[Stored data entries]
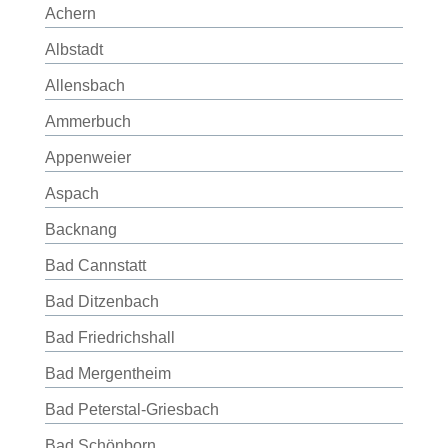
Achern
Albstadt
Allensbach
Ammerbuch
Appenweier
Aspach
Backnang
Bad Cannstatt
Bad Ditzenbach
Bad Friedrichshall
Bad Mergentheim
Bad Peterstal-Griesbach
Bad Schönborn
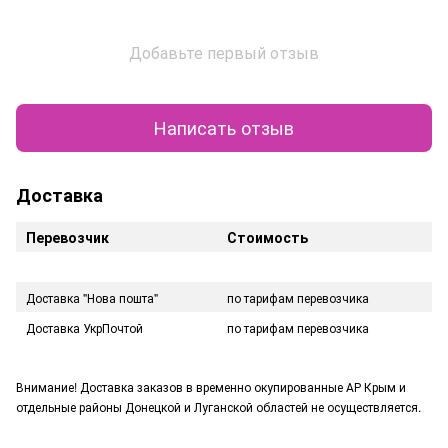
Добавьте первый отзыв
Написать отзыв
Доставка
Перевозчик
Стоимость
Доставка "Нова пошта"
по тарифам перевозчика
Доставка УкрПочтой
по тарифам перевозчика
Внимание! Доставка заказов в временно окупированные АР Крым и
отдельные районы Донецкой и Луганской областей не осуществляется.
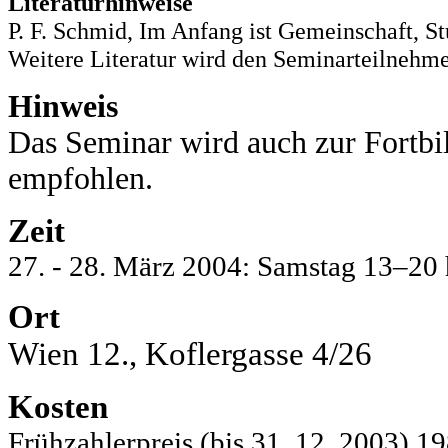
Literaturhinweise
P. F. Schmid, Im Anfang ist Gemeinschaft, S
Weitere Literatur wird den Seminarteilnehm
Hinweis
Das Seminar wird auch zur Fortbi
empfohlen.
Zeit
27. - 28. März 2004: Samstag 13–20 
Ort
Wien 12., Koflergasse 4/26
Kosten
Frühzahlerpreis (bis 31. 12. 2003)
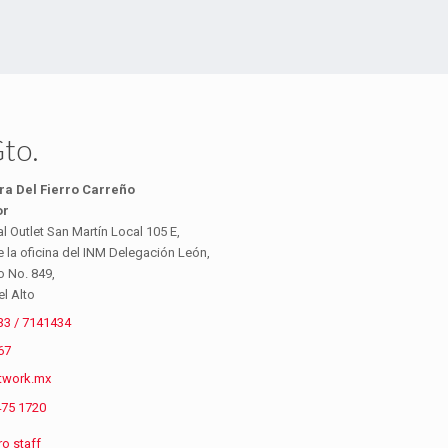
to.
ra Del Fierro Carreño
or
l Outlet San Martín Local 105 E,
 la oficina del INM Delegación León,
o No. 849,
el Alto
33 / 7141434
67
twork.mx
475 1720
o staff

* * *

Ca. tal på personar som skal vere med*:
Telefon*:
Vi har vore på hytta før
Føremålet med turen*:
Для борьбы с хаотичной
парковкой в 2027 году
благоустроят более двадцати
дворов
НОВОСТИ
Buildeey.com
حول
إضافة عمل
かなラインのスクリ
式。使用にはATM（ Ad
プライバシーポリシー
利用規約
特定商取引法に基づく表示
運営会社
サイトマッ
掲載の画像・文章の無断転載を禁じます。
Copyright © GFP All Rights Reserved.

## EXERCISE DESCRIPTION
Check each line above for "wird" and return the ones that have it.

## TASK SOLUTION
Weitere Literatur wird den Seminarteilnehm
Das Seminar wird auch zur Fortbi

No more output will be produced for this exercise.